- Excerpt to read -
•••

A bag of **ngrams** feature is applied to capture some partial information about the local word order. In practice, bi-grams or tri-grams are applied to provide more benefits as word groups than only one word.

**Example:**

*"I love Neural Networks"*
* **Bi-grams:** "I love", "love Neural", "Neural Networks"
* **Tri-grams:** "I love Neural", "love Neural Networks"

In the code below, we have loaded the `AG_NEWS` dataset from the ``torchtext.datasets.TextClassification`` package with bi-grams feature. The dataset supports the ngrams method. By setting ngrams to 2, the example text in the dataset will be a list of single words plus bi-grams string.

In [None]:
!pip install Torchtext==0.04

In [2]:
# Load the AG_NEWS dataset in bi-gram features format.

import torch
import torchtext
from torchtext.datasets import text_classification
import os


NGRAMS = 2

if not os.path.isdir('./.data'):
    os.mkdir('./.data')

train_dataset, test_dataset = text_classification.DATASETS['AG_NEWS'](root='./.data', ngrams=NGRAMS, vocab=None)

BATCH_SIZE = 16

device = torch.device("cuda" if torch.cuda.is_available() else "cpu")

120000lines [00:07, 16406.36lines/s]
120000lines [00:14, 8010.90lines/s]
7600lines [00:00, 8205.85lines/s]



## Analysing the Dataset

The vocab size is equal to the length of vocab (including single word and ngrams).

•••

- Input data -
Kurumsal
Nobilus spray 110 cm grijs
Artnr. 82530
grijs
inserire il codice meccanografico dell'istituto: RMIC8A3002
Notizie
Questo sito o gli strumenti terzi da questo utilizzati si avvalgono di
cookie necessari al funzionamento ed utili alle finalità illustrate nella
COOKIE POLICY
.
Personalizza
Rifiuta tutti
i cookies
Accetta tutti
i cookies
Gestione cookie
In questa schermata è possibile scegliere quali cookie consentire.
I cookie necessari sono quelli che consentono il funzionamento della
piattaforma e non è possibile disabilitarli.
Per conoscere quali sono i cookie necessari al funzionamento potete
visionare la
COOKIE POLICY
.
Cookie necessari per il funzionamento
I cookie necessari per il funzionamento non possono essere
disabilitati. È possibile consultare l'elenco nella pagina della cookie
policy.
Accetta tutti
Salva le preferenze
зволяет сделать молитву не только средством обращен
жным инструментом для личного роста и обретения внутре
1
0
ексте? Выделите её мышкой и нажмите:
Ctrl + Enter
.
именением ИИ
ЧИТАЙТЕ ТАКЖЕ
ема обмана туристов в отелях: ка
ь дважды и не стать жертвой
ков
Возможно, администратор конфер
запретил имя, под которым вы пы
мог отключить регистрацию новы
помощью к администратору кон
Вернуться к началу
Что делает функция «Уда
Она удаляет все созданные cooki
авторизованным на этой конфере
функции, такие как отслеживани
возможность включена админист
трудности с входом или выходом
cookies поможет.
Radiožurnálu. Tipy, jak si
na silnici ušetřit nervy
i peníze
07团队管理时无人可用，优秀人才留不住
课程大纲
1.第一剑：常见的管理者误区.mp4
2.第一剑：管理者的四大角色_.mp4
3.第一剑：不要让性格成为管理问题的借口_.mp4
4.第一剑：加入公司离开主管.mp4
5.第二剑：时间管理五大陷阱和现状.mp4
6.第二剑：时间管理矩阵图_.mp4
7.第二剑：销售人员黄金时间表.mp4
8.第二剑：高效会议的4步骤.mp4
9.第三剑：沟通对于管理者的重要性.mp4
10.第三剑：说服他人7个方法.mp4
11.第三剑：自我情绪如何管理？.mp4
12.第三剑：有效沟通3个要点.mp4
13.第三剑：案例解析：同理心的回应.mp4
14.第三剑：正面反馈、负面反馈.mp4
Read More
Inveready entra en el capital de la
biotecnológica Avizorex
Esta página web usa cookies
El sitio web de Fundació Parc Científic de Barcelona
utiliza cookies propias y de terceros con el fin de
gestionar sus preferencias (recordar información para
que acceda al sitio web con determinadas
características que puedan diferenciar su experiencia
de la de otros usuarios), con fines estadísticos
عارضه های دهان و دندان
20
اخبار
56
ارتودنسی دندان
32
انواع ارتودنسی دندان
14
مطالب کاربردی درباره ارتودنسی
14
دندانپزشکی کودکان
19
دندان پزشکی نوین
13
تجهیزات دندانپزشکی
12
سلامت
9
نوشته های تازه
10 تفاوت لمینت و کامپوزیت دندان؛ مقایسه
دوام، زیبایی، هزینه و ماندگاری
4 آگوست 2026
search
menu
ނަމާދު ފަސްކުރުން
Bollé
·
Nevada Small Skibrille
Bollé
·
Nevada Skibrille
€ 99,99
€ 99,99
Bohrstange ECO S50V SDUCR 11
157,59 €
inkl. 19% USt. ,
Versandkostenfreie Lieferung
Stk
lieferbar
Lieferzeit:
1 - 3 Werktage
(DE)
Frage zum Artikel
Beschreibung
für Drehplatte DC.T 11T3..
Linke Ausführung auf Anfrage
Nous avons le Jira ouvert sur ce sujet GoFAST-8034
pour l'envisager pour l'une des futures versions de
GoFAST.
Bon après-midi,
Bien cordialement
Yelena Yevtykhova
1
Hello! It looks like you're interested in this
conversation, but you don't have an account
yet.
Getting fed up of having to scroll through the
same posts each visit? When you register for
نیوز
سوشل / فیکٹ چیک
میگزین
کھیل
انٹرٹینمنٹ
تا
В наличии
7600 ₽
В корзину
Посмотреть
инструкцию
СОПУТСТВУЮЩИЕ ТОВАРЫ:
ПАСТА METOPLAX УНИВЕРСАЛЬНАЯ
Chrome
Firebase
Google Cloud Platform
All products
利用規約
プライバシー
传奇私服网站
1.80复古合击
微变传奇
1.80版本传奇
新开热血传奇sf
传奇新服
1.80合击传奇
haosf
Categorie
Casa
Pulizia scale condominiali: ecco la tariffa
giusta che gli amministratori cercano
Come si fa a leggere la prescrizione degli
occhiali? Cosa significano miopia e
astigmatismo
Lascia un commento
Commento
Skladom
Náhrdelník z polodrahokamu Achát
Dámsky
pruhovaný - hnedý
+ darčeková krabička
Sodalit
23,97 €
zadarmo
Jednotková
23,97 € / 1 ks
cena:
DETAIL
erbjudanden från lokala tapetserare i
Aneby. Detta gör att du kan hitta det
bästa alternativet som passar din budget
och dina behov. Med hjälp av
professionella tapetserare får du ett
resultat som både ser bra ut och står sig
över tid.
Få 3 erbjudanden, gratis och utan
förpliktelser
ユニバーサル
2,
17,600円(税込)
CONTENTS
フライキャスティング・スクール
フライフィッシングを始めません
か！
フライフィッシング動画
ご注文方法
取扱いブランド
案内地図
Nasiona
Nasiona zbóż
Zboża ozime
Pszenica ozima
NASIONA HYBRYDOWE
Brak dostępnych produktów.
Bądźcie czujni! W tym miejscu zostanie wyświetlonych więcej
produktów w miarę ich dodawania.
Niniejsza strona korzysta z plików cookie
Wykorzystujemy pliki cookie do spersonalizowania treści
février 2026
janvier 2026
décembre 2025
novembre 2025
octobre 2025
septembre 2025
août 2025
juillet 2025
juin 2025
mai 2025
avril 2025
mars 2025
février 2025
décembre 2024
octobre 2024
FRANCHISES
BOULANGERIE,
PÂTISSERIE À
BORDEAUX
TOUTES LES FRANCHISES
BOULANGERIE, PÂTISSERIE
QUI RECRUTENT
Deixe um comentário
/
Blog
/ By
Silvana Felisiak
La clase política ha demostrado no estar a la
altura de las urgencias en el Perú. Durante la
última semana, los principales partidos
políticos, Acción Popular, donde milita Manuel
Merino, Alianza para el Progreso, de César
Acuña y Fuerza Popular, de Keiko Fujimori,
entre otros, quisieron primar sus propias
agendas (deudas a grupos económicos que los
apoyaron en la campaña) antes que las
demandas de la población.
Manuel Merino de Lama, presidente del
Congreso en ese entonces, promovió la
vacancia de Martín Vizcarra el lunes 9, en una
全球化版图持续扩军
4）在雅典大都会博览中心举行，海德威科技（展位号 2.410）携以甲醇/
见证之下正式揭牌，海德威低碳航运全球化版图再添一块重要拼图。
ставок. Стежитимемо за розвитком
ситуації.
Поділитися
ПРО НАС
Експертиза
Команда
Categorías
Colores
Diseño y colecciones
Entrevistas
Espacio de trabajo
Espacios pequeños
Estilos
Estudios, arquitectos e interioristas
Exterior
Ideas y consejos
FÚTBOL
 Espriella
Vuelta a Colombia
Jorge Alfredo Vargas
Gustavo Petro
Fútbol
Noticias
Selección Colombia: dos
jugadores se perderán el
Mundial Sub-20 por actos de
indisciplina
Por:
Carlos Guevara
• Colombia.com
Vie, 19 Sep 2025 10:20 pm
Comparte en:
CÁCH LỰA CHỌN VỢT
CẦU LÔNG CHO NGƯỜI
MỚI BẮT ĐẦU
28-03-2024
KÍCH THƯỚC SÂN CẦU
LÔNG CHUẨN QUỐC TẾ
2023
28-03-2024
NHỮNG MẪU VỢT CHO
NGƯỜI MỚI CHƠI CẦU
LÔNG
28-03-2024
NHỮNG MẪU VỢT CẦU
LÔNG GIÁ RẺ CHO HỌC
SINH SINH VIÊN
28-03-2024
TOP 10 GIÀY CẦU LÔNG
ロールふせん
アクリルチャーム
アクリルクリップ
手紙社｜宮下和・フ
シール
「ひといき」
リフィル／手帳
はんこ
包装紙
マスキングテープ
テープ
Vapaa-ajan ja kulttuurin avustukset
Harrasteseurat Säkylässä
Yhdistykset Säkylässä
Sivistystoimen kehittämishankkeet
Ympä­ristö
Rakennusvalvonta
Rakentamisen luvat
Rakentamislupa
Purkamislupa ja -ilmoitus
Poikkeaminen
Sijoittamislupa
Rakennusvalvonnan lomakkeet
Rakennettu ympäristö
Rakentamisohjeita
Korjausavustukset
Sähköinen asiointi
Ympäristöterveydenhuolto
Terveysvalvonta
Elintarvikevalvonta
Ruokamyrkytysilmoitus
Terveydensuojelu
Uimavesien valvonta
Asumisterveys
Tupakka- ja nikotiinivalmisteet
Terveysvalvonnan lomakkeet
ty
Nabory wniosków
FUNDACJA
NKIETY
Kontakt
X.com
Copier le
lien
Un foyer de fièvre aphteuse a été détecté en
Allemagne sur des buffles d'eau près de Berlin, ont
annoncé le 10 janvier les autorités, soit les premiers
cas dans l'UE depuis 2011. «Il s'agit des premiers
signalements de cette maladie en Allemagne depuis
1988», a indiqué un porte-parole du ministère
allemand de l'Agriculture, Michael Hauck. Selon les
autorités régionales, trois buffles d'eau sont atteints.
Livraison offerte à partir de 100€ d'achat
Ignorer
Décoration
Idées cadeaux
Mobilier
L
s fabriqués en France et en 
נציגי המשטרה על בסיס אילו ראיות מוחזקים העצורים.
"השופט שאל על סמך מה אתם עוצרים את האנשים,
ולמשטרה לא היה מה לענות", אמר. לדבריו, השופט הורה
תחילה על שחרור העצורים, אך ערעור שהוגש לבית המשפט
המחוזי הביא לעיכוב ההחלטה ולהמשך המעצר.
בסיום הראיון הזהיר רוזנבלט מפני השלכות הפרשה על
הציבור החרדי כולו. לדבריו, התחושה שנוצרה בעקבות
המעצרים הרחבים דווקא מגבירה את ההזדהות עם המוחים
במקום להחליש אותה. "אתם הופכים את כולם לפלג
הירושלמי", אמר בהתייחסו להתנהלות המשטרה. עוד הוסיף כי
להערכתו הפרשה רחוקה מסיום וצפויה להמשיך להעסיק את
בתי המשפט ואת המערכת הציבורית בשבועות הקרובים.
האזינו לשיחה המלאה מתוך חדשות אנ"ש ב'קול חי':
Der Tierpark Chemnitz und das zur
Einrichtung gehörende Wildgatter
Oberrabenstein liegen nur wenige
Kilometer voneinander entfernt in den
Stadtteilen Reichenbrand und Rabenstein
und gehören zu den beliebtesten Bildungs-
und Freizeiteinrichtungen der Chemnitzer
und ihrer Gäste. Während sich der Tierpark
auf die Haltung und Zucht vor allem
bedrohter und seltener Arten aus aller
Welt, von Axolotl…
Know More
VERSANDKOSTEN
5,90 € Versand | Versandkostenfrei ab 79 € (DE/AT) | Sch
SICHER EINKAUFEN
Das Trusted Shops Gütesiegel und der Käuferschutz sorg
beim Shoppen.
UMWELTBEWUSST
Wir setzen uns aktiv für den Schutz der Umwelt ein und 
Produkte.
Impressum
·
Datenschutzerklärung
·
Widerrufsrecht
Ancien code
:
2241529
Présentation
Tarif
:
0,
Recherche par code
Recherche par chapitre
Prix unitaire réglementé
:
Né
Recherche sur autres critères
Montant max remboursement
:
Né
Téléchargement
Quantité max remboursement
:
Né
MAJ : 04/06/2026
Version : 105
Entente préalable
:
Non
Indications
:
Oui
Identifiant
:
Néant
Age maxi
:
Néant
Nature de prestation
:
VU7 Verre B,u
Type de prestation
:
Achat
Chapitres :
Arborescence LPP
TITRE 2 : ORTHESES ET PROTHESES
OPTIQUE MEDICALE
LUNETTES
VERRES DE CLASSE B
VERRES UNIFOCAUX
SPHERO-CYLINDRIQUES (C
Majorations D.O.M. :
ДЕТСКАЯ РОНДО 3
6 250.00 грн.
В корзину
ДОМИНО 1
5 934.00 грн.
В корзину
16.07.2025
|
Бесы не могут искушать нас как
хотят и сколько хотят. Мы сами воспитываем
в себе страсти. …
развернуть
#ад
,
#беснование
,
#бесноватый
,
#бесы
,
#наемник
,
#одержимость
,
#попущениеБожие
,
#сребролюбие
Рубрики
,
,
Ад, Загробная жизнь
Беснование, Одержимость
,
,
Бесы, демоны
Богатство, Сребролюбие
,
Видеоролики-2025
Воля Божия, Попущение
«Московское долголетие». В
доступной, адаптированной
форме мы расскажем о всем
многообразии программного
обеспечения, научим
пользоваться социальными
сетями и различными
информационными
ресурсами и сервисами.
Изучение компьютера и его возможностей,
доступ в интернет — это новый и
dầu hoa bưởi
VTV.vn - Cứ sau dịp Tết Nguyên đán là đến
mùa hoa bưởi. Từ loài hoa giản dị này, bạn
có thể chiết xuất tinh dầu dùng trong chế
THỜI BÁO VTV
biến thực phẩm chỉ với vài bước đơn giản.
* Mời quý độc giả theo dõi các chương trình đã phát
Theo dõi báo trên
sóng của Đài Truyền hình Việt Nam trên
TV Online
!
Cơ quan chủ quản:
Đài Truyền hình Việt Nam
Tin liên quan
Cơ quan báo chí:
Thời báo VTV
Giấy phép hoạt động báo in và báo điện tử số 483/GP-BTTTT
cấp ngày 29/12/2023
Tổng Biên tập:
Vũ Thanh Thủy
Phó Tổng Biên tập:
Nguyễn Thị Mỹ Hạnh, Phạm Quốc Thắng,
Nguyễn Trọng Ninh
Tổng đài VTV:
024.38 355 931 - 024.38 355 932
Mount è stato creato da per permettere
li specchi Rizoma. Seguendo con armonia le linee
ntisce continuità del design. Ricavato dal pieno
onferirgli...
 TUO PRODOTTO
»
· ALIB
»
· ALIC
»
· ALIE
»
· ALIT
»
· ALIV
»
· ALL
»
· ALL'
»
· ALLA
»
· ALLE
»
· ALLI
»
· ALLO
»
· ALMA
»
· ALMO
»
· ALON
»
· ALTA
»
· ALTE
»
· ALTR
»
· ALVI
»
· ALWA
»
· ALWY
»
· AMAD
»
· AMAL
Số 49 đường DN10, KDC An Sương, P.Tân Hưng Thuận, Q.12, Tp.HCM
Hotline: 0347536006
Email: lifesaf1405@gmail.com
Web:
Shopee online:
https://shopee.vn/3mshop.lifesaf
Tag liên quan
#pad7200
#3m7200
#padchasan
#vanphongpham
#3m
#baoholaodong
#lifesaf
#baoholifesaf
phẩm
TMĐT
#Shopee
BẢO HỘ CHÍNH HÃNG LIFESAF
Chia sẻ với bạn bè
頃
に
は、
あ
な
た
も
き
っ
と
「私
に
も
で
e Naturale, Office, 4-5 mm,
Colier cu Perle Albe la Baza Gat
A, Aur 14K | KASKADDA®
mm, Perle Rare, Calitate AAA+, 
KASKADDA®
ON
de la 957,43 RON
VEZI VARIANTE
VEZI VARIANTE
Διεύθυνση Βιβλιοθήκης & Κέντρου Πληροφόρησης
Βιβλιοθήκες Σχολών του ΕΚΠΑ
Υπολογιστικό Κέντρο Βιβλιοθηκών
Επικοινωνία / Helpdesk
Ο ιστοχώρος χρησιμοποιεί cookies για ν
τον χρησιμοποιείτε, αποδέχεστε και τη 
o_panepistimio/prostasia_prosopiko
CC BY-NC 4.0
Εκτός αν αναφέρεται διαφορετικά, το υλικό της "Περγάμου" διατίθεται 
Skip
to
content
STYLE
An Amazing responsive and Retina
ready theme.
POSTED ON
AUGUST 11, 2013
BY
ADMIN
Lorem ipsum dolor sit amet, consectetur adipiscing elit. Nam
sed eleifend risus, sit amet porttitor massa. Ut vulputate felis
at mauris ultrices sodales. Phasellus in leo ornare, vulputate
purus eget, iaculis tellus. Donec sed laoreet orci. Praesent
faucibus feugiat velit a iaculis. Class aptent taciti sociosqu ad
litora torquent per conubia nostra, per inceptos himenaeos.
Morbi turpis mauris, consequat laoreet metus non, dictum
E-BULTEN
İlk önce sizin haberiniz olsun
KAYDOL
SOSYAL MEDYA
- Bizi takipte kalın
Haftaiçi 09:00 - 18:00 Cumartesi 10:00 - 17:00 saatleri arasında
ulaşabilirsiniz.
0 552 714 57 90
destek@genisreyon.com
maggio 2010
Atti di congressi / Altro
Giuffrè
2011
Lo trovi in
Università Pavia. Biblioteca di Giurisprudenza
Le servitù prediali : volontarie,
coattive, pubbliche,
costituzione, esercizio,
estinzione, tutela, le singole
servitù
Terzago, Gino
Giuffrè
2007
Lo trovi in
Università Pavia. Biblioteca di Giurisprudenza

•••

- Work instructions -
1) From the bag-of-ngrams excerpt, list every bi-gram and tri-gram given for the example sentence.
2) Pick up the bag-of-ngrams excerpt after its final sentence and carry it further.
The rows play no part in what is asked here.

- Per-task outputs -
1) "I love", "love Neural", "Neural Networks", "I love Neural", "love Neural Networks"

2)
In [3]:
# Paramters and model instance creation.

VOCAB_SIZE = len(train_dataset.get_vocab())
NUM_CLASS = len(train_dataset.get_labels())

print(VOCAB_SIZE)
print(NUM_CLASS)

# see how the data looks
print(train_dataset[0]) 

1308844
4
(2, tensor([    572,     564,       2,    2326,   49106,     150,      88,       3,
           1143,      14,      32,      15,      32,      16,  443749,       4,
            572,     499,      17,      10,  741769,       7,  468770,       4,
             52,    7019,    1050,     442,       2,   14341,     673,  141447,
         326092,   55044,    7887,     411,    9870,  628642,      43,      44,
            144,     145,  299709,  443750,   51274,     703,   14312,      23,
        1111134,  741770,  411508,  468771,    3779,   86384,  135944,  371666,
           4052]))


## Model

The first simple model is composed of an [`EmbeddingBag`](https://pytorch.org/docs/stable/nn.html?highlight=embeddingbag#torch.nn.EmbeddingBag) layer and a linear layer.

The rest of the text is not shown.